Simplifying Data Pipelines with Kafka:
- Unified Messaging Backbone: Kafka serves as a unified messaging backbone for real-time data integration across various systems and applications. By decoupling data producers from consumers, Kafka simplifies the development and maintenance of data pipelines.
- Scalability and Fault Tolerance: Kafka’s distributed architecture allows it to scale horizontally by adding more brokers to the cluster. This scalability ensures that data pipelines can handle increasing data volumes without performance degradation. Additionally, Kafka replicates data across brokers for fault tolerance, ensuring data durability and reliability.
- Stream Processing: Kafka supports stream processing frameworks like Apache Storm, Apache Spark, and Kafka Streams, allowing developers to perform real-time analytics and transformations on data streams within the Kafka ecosystem.
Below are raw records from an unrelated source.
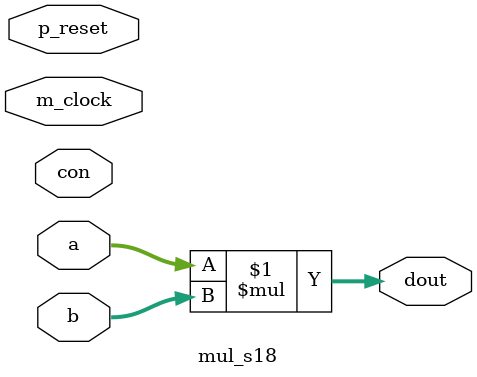
<source format=v>

module mul_s18 (
	p_reset, m_clock, a, b,
	dout, con
);
	input p_reset, m_clock;
	input signed [17:0] a, b;
	output signed [35:0] dout;
	input con;

	// -> t« 18x18=36 rbgæZ
	assign dout = a * b;

endmodule

</source>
This simplifies the development of complex data processing pipelines by integrating stream processing directly with data ingestion and storage.
- Schema Management: Kafka integrates with schema registries like Confluent Schema Registry or Apache Avro, which enable producers and consumers to serialize and deserialize data using a common schema format. This ensures data consistency and compatibility across different components of the data pipeline, simplifying data integration and interoperability.
- Monitoring and Management: Kafka provides tools and APIs for monitoring cluster health, tracking message throughput, and managing data retention policies. This visibility into the data pipeline simplifies operations and enables proactive maintenance to ensure optimal performance and reliability.
In summary, Apache Kafka simplifies data pipelines by providing a scalable, fault-tolerant, and unified platform for real-time data integration, processing, and analysis. Its distributed architecture, coupled with stream processing capabilities and schema management, streamlines the development and management of complex data pipelines in modern data-driven applications.